Happy Birthday Hubble! Top Five Spring Telescope Targets
The iconic Hubble Space Telescope (HST) was launched 23 years ago on 24 April 1990, and ever since has been returning breathtaking images of the cosmos as well as world-changing science. It is, without a doubt, one of the most successful scientific instruments ever built.
To celebrate its 23rd birthday here is a list of five stunning celestial objects visible over the next couple of months that you can find for yourself using a small earth-based telescope. Most of these objects will look like nothing more than diffuse grey smudges in the field of view of your eyepiece, but I’ve illustrated this post with some HST images of the same objects, to show you what they really look like. Despite the fact that your telescope can’t ever show anything as stunning as an HST image, there’s something even more wonderful about seeing these objects in real time, for yourself, not mediated via a computer screen.
Rising around 2030 local time at the end of April, and 1800 local time at the end of May, Saturn is visible in the evening skies throughout the Spring and into Summer. At the moment Saturn’s rings are tilted very favourably towards us, presenting a striking view. Through a very small telescope – or binoculars on a tripod – Saturn might appear as nothing more than a oval, or at best a circular disk with handles, but most modest telescope should show the disk of the planet and the rings, and even Saturn’s largest moon, Titan.
2. Sombrero Galaxy, M104
The stunning Sombrero Galaxy in the constellation Virgo gets to its highest above the horizon around 2330 in late April, and 2130 in late May. It’s one of the brighter galaxies in the sky, and so even a medium sized telescope should show up the dark dust lane obscuring the view of the central bulge of the galaxy. This dust lane is actually a ring that surrounds the galaxy, and is probably where most of the star-forming takes place, as it is composed of atomic hydrogen and dust.
3. Ring Nebula, M57
Located in the constellation of Lyra in the Summer Triangle, the Ring Nebula (Messier number 57) is a striking object in medium or large telescopes. It rises from low in the NE mid evening to almost directly overhead by the time dawn begins to brighten the sky. The Ring Nebula is a great example of a planetary nebula, so-called as it looks like the disk of a planet when seen through modest telescopes. However this name is completely misleading, as the gas in this nebula was puffed off by a red giant star just before it died and collapsed into a white dwarf, a fate that awaits the Sun in 5 billion years or so.
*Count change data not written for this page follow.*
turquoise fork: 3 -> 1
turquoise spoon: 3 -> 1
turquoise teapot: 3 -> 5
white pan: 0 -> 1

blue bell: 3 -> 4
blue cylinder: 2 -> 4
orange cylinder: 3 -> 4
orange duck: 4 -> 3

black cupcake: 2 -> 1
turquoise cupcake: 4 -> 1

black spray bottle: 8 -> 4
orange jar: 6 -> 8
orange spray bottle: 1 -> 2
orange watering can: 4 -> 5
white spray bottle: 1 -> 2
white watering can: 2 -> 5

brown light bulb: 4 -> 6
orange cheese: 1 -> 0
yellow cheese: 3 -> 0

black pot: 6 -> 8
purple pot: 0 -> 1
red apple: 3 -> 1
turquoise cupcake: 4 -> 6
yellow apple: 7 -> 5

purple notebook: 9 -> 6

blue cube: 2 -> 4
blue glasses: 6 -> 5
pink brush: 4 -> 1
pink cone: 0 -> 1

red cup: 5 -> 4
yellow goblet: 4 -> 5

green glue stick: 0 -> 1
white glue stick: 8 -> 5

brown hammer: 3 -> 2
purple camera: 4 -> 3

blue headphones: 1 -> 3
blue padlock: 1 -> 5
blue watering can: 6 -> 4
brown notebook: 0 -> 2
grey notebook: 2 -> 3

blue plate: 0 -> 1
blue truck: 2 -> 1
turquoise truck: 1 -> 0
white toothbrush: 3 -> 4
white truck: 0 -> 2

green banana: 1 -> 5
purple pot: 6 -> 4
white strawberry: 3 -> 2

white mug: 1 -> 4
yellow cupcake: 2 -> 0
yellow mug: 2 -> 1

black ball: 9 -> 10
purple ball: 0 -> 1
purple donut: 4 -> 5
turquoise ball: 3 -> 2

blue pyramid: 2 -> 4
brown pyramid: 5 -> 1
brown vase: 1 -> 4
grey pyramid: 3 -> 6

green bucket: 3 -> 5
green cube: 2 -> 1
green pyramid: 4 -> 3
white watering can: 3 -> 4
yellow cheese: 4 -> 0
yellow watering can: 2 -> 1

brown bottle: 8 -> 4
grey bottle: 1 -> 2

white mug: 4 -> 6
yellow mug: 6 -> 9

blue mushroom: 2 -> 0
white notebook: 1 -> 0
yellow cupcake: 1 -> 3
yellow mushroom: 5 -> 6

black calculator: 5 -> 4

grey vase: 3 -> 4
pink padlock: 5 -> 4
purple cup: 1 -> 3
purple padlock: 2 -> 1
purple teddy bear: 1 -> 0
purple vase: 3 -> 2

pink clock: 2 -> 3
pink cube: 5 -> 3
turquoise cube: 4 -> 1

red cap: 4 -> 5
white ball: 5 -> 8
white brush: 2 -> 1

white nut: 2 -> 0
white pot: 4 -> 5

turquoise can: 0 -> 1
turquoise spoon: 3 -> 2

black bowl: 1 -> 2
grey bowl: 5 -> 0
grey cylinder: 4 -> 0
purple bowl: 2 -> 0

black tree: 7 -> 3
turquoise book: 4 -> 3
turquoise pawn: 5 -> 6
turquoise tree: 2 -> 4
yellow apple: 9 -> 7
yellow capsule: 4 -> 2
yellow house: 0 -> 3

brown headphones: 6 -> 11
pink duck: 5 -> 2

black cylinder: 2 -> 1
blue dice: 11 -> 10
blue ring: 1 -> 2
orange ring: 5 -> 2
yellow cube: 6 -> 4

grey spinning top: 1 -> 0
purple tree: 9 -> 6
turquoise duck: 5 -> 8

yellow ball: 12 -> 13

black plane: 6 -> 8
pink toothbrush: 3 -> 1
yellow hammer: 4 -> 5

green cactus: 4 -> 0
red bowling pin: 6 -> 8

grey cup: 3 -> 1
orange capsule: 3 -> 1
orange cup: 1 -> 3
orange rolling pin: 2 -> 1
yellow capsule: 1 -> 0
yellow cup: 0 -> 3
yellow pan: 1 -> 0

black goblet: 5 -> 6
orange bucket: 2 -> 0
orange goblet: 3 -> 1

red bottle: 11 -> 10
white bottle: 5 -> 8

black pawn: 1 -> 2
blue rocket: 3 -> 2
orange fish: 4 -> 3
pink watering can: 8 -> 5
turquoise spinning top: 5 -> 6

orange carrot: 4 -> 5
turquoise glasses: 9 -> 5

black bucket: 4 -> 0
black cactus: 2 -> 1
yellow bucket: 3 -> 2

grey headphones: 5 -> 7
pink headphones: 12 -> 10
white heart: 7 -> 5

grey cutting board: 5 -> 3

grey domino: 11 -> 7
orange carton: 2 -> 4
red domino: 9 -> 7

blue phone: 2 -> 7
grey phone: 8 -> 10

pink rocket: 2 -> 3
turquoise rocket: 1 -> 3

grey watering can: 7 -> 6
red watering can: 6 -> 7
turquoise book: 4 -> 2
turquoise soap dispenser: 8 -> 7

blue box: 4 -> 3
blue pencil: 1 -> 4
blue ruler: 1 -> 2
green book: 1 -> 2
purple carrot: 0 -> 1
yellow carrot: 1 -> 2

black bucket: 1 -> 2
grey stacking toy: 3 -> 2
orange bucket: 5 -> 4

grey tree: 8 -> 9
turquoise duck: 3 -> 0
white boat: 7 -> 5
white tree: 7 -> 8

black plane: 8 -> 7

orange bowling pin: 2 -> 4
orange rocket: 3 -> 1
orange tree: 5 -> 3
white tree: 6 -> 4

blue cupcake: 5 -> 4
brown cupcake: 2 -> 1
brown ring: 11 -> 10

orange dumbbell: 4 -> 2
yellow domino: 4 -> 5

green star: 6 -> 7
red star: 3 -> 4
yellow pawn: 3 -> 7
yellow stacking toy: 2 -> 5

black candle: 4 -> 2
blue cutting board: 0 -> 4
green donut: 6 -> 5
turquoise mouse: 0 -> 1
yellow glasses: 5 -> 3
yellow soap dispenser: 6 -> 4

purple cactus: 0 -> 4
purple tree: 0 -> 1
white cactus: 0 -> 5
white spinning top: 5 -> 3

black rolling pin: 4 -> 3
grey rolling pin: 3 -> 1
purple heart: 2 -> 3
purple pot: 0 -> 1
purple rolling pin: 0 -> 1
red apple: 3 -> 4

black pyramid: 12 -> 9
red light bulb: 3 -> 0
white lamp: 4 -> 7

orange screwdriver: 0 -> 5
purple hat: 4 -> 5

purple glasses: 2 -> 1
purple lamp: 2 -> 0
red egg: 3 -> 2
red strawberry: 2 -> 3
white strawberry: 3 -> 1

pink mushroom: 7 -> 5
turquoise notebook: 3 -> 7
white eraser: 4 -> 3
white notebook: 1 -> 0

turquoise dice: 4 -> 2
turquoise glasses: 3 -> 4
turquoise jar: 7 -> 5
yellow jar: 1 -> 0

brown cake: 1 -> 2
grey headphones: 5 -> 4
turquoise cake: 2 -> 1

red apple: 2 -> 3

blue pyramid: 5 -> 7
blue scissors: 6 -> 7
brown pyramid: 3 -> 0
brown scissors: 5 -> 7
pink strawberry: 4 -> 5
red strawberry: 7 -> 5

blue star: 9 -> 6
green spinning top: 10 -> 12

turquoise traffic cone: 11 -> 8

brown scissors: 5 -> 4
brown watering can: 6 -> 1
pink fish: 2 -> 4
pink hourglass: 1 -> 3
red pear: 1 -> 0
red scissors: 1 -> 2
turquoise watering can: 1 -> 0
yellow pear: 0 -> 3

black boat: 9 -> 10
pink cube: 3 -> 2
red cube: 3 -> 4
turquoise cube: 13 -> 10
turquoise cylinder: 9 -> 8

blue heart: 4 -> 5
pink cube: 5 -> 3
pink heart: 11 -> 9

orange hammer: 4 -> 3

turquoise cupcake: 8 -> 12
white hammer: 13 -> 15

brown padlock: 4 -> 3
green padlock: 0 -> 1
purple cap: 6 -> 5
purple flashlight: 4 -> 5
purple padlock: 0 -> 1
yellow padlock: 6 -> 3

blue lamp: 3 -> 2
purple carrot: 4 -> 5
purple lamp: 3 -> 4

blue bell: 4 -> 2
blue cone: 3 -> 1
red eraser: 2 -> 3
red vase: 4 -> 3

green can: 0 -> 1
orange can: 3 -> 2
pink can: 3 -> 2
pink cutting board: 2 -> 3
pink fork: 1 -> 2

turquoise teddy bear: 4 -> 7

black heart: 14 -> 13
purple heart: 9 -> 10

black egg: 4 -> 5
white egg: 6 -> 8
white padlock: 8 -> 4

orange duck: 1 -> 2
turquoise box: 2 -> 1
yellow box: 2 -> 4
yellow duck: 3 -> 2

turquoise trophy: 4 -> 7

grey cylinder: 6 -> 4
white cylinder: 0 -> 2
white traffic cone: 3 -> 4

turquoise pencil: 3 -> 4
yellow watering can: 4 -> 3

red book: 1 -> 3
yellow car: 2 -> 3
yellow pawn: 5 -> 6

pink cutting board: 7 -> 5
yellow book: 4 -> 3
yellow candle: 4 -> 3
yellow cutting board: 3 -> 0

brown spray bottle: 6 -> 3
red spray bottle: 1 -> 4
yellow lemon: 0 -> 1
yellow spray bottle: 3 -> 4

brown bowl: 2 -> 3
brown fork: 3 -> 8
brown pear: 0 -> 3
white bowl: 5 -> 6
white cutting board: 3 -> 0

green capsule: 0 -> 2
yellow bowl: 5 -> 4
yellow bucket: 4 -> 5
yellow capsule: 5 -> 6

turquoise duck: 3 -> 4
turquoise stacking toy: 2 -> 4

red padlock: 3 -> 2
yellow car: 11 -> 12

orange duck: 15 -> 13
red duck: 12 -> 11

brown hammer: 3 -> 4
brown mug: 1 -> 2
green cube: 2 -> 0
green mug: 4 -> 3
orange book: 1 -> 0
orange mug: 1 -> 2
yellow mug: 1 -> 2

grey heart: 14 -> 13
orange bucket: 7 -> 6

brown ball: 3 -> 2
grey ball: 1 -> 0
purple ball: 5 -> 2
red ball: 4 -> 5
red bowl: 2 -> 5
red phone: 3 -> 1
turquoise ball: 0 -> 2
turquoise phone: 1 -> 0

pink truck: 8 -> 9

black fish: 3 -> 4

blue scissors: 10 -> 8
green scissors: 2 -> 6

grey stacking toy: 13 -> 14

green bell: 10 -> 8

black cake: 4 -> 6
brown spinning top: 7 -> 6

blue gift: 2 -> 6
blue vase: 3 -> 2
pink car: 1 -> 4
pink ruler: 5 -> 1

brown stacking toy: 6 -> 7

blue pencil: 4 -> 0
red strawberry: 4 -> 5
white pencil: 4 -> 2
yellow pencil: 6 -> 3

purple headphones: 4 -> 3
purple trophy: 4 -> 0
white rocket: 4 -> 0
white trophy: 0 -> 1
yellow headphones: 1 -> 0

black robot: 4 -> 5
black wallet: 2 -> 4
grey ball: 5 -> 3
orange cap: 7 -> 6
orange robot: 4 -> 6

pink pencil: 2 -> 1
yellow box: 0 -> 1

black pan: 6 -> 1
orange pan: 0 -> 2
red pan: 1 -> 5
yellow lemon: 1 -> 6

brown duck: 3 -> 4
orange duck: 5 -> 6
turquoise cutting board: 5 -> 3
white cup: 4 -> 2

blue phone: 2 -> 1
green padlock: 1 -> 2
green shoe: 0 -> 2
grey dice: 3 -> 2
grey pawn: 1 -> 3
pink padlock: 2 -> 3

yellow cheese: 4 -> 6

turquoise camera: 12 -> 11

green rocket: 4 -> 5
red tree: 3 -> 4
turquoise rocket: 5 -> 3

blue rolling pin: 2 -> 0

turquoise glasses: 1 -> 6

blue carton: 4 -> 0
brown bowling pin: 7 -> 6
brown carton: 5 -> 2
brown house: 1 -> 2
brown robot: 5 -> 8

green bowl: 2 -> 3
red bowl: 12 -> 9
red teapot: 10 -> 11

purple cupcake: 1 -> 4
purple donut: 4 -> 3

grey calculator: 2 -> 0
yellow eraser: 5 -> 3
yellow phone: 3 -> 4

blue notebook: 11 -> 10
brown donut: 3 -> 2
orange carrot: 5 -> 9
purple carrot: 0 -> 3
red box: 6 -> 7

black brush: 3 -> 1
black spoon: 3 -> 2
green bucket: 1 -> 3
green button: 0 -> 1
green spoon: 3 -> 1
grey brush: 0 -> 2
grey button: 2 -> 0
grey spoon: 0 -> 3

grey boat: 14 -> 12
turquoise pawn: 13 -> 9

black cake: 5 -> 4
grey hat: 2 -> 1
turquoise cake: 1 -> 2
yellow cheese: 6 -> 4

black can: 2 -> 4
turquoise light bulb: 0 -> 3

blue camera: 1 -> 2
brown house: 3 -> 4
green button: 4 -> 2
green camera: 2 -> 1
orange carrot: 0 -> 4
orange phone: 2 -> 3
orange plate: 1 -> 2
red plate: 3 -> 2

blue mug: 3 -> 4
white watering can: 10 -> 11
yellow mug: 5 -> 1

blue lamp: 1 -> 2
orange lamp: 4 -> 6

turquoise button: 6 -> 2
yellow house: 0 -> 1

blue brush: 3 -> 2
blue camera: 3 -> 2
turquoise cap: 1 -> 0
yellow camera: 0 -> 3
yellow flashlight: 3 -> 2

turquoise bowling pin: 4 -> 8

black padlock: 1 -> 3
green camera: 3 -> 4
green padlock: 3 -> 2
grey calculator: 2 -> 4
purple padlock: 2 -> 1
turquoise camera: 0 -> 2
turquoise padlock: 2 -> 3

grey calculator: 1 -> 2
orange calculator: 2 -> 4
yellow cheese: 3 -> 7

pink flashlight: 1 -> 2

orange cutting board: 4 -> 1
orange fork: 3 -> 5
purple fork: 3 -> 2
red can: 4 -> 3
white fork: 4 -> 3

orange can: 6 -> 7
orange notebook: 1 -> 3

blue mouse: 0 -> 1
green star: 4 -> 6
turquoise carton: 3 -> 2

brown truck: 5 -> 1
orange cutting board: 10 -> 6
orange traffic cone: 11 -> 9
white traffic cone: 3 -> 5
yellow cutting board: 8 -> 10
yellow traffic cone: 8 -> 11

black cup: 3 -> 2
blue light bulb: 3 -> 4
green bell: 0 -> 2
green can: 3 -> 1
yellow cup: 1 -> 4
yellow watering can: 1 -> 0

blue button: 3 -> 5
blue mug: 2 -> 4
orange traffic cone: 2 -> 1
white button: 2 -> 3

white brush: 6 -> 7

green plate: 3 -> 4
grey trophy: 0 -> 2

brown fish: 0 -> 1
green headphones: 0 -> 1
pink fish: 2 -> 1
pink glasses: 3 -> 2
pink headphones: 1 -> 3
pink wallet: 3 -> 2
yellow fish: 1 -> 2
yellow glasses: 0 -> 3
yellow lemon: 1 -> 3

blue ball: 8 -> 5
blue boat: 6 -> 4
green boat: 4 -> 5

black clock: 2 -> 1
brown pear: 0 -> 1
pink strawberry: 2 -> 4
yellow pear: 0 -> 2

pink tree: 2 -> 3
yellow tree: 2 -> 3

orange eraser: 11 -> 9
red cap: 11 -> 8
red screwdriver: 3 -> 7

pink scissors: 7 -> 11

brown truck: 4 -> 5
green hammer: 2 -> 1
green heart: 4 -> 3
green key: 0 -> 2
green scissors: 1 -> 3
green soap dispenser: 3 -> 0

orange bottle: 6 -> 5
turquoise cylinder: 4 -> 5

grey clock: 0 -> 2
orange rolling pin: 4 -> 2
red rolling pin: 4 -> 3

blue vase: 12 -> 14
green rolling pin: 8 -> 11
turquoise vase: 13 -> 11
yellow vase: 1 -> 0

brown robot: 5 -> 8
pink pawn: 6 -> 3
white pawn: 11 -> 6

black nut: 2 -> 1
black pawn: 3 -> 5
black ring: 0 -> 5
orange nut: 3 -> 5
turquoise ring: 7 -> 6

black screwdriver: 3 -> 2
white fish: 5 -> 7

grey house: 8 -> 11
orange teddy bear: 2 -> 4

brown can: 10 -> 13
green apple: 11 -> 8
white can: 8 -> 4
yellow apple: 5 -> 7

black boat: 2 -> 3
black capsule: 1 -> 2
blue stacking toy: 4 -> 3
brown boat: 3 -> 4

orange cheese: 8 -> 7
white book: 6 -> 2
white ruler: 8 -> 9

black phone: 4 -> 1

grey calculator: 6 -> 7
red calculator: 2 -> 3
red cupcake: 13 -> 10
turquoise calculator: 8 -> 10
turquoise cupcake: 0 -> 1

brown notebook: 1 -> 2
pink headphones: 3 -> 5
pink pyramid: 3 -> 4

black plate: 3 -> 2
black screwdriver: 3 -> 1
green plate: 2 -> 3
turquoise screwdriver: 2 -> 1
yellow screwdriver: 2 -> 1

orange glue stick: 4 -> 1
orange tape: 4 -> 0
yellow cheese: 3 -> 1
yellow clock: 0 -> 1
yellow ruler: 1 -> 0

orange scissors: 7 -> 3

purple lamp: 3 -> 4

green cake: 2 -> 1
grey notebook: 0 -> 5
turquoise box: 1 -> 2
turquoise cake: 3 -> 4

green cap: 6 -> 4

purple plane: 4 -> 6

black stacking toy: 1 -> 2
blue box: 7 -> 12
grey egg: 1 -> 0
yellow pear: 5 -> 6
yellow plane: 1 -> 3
4. The Great Globular Cluster in Hercules, M13
This spherical collection of around 300,000 stars is one of the best examples of a globular cluster in the sky. It’s high in the SE sky during the evenings of April and May, and continues to be visible into the Summer. M13 is at the very limit of naked eye visibility, and small telescopes show it off beautifully. In fact, this is one object where a smaller earth-based telescope gives you a better overall view of the object than the mighty HST. Hubble has such a high magnification that its field of view is very small. This is fine when you’re looking for tiny faint galaxies millions of light years away, but a nearby globular cluster presents problems; it’s simply too big to fit into the field of view. Nevertheless, this spectacular HST image shows the heart of M13, and the stunning array of stars that make up this beautiful object.
5. The Eagle Nebula, M16
OK, OK, so maybe this is more strictly speaking a late summer object, but it is visible pre-dawn in late May, low in the south, in the constellation of Serpens. Despite the unsocial hours it keeps at this time of the year, it still has to be included in any top-5 list of Hubble objects. The iconic “Pillars of Creation” image, taken by HST in 1995, is one of the most widely viewed of all Hubble images. It shows giant pillars of gas within the Eagle Nebula within which new stars are being born. However it’s a pretty tricky nebula to see through a telescope. There’s a star cluster within it that you’ll make out even in light polluted skies but to see it best you’ll need to head to a dark stargazing site and be patient.
For maps and tips about how to find these objects, and hundreds more like them using binoculars or a telescope check out my book, Stargazing for Dummies.
UPDATE: I just realised; there are people alive today with degrees in astrophysics who weren’t yet born when the Hubble Space Telescope was launched in 1990!